Comments (4) Trackbacks (0)
  1. Actually, they’re just nearing in on the Flash Platform, and in some ways exactly copying it.

    “… to enable final surface draw GPU acceleration. This could be something that can out performe the Flash player.”
    That is actually exactly what FP10 does with its new gpu flag, just the final blit to the screen (tho it seems Adobe is still considering extending the possibilities).

    The cool part is using HLSL for Effects, which is solid and accepted by developers, and has a very decent IDE. Since Pixel Bender is the new kid on the block, the roles in that (small) field seem reversed ;)

  2. I agree that most of it can be done already on the Flash Platform and that for Flash developers it’s not all that new. But for a .NET developer not knowing any Actionscript or Flash this is some pretty cool stuff.

    Thanx for the FP10 clarification. I though that that was not yet possible, but you are the expert ;)
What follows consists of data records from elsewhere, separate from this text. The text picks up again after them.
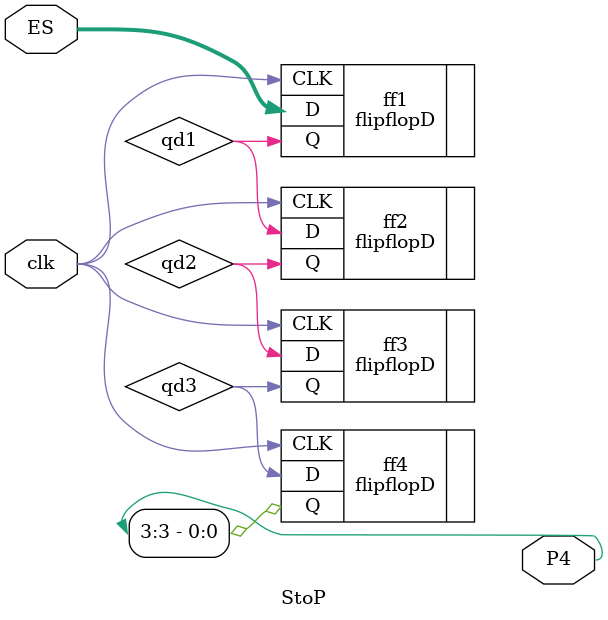
<source format=v>
`timescale 1ns / 1ps
module StoP( ES,clk, P4);

  input [3 :0] ES;
  input clk;
  output [3 :0] P4;


  wire qd1,qd2,qd3;
  flipflopD ff1 (.D(ES) , .Q(qd1) , .CLK(clk));
  flipflopD ff2 (.D(qd1) , .Q(qd2) , .CLK(clk));
  flipflopD ff3 (.D(qd2) , .Q(qd3) , .CLK(clk));
  flipflopD ff4 (.D(qd3) , .Q(P4[3]) , .CLK(clk));

endmodule

</source>
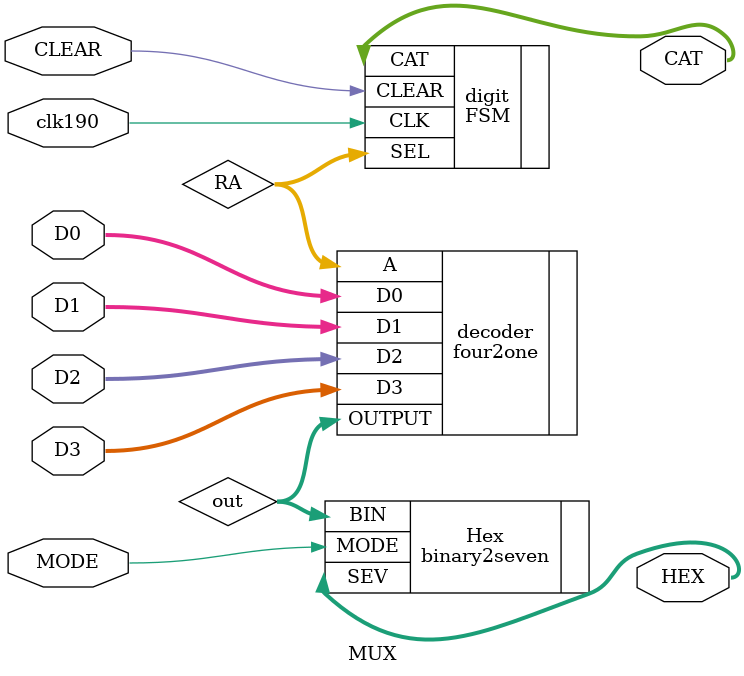
<source format=sv>
module MUX 
(
	input clk190, CLEAR, MODE,
	input [3:0] D0, D1, D2, D3, 
	output logic [3:0] CAT, 
	output logic [0:6] HEX
);

		logic [1:0] RA;			// Digit in-code
		logic [3:0] out;			// Active Digit on Hex Display

		
	four2one decoder			 	// Four to one module
	(									
		.A(RA),
		.D0(D0), 
		.D1(D1), 
		.D2(D2), 
		.D3(D3),
		.OUTPUT(out)
	);
	
	FSM digit						// Finite State Machine
	(									// Actively updates HEX digit
		.CLK(clk190),
		.CLEAR(CLEAR),
		.SEL(RA),
		.CAT(CAT)
	);

	
	binary2seven Hex				//	Display Numbers
	(									// Does Crawling nubers/message
		.BIN(out), 					// baseon on switch input if needed
		.MODE(MODE),
		.SEV(HEX)
	);
	

endmodule 
</source>
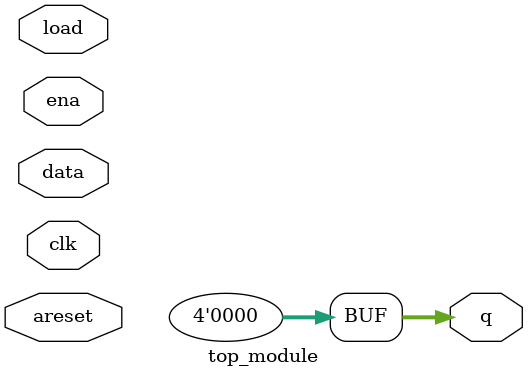
<source format=v>
module top_module(
    input  wire       clk,
    input  wire       areset,
    input  wire       load,
    input  wire       ena,
    input  wire [3:0] data,
    output  reg [3:0] q
);
    always @(areset) begin
        q <= 4'b0000;
    end
    always @(posedge clk) begin
        if (areset) begin
        end
        else begin
            if (load) begin
                q <= data;
            end
            else begin
                if (ena) begin
                    q <= {1'b0, q[3:1]};
                end
                else begin
                end
            end
        end
    end
endmodule

</source>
  3. Is SL not more comparable to Adobe Flex rather than flash (from a developer point of view). I’m not a Flash programmer (tried it, hated it) so am keen to find a “Flash type” product that is developer orientated, be it Adobe or Microsoft.
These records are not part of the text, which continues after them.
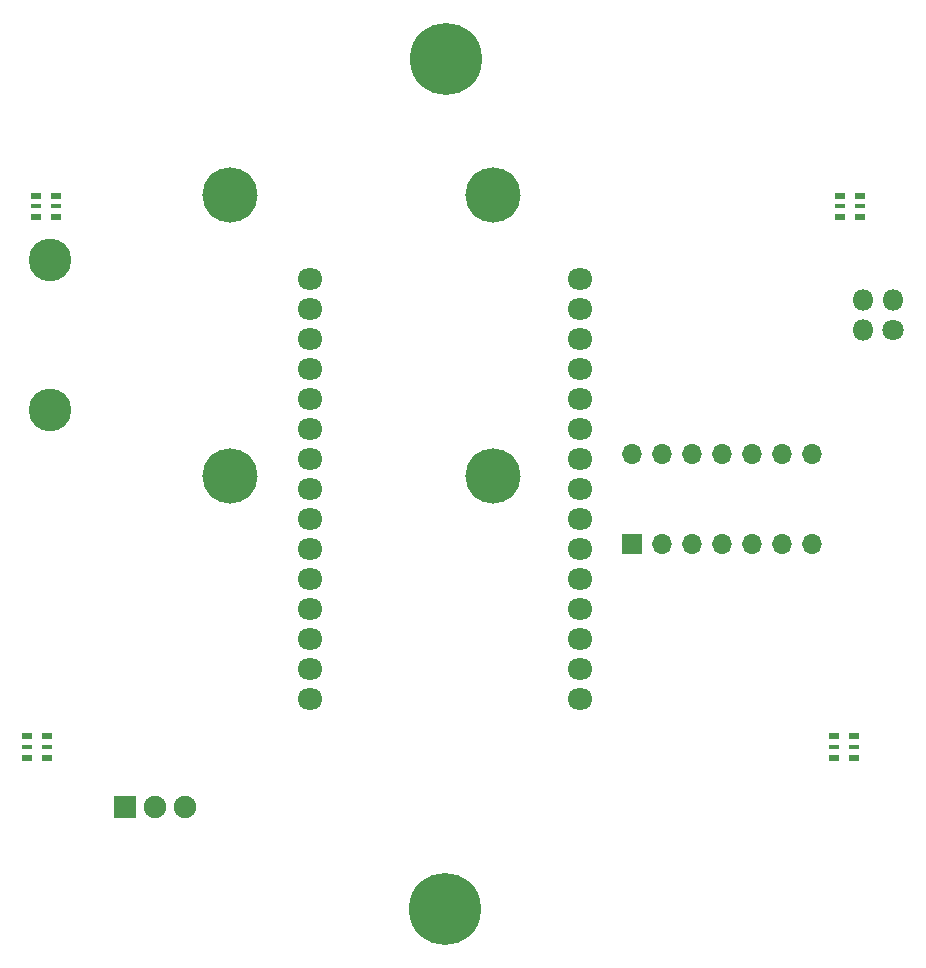
<source format=gts>
G04 #@! TF.FileFunction,Soldermask,Top*
%FSLAX46Y46*%
G04 Gerber Fmt 4.6, Leading zero omitted, Abs format (unit mm)*
G04 Created by KiCad (PCBNEW 4.0.7) date 07/15/18 15:36:16*
%MOMM*%
%LPD*%
G01*
G04 APERTURE LIST*
%ADD10C,0.100000*%
%ADD11C,3.601600*%
%ADD12C,4.673600*%
%ADD13R,1.901600X1.901600*%
%ADD14O,1.901600X1.901600*%
%ADD15O,2.133600X1.828800*%
%ADD16C,1.801600*%
%ADD17O,1.801600X1.801600*%
%ADD18R,0.901600X0.601600*%
%ADD19R,0.901600X0.401600*%
%ADD20R,1.701600X1.701600*%
%ADD21O,1.701600X1.701600*%
%ADD22C,6.101600*%
G04 APERTURE END LIST*
D10*
D11*
X156600000Y-68800000D03*
X156600000Y-56100000D03*
D12*
X171840000Y-50537400D03*
X171840000Y-74362600D03*
X194065000Y-74362600D03*
X194065000Y-50537400D03*
D13*
X162900000Y-102400000D03*
D14*
X165440000Y-102400000D03*
X167980000Y-102400000D03*
D15*
X178600000Y-57700000D03*
X178600000Y-60240000D03*
X178600000Y-62780000D03*
X178600000Y-65320000D03*
X178600000Y-67860000D03*
X178600000Y-70400000D03*
X178600000Y-72940000D03*
X178600000Y-75480000D03*
X178600000Y-78020000D03*
X178600000Y-80560000D03*
X178600000Y-83100000D03*
X178600000Y-85640000D03*
X178600000Y-88180000D03*
X178600000Y-90720000D03*
X178600000Y-93260000D03*
X201460000Y-57700000D03*
X201460000Y-88180000D03*
X201460000Y-90720000D03*
X201460000Y-85640000D03*
X201460000Y-70400000D03*
X201460000Y-67860000D03*
X201460000Y-72940000D03*
X201460000Y-93260000D03*
X201460000Y-78020000D03*
X201460000Y-75480000D03*
X201460000Y-80560000D03*
X201460000Y-83100000D03*
X201460000Y-62780000D03*
X201460000Y-65320000D03*
X201460000Y-60240000D03*
D16*
X227970000Y-61970000D03*
D17*
X225430000Y-61970000D03*
X227970000Y-59430000D03*
X225430000Y-59430000D03*
D18*
X222950000Y-96400000D03*
D19*
X222950000Y-97300000D03*
D18*
X222950000Y-98200000D03*
X224650000Y-98200000D03*
D19*
X224650000Y-97300000D03*
D18*
X224650000Y-96400000D03*
X154650000Y-96400000D03*
D19*
X154650000Y-97300000D03*
D18*
X154650000Y-98200000D03*
X156350000Y-98200000D03*
D19*
X156350000Y-97300000D03*
D18*
X156350000Y-96400000D03*
X155350000Y-50600000D03*
D19*
X155350000Y-51500000D03*
D18*
X155350000Y-52400000D03*
X157050000Y-52400000D03*
D19*
X157050000Y-51500000D03*
D18*
X157050000Y-50600000D03*
X223450000Y-50600000D03*
D19*
X223450000Y-51500000D03*
D18*
X223450000Y-52400000D03*
X225150000Y-52400000D03*
D19*
X225150000Y-51500000D03*
D18*
X225150000Y-50600000D03*
D20*
X205800000Y-80100000D03*
D21*
X221040000Y-72480000D03*
X208340000Y-80100000D03*
X218500000Y-72480000D03*
X210880000Y-80100000D03*
X215960000Y-72480000D03*
X213420000Y-80100000D03*
X213420000Y-72480000D03*
X215960000Y-80100000D03*
X210880000Y-72480000D03*
X218500000Y-80100000D03*
X208340000Y-72480000D03*
X221040000Y-80100000D03*
X205800000Y-72480000D03*
D22*
X190100000Y-39000000D03*
X190000000Y-111000000D03*
M02*

</source>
    Thanks for the article :)

  4. Hi Mark,

    Before comparing Silverlight with Flash/Flex we need to define what we talk about. Yes, you are right that Silverlight is more comparable to Flex from a development point of view. Flex uses MXML and Silverlight uses XAML for the presentation of the UI. But Flex is a framework on top of the Flash Platform, so that means that in the end it’s just an swf file playing in the Flash Player.

    Then you also have the tools. If you are a Flash Developer you would probably work with Flex Builder or FDT. If you are a Flash Designer you would probably work with Flash Professional CS4 and spend most of your time creating time-line animations. When you do Silverlight development you will also need someone who does the design and animations and there you have Expression Blend as a tool. It is not exactly the same as Flash Professional CS4. If you are a developer working in C# or VB.NET, you would use Visual Studio.

    I hope that this helps you make a decision. It all depends what you are comparing: browser plug-ins, tools or programming languages.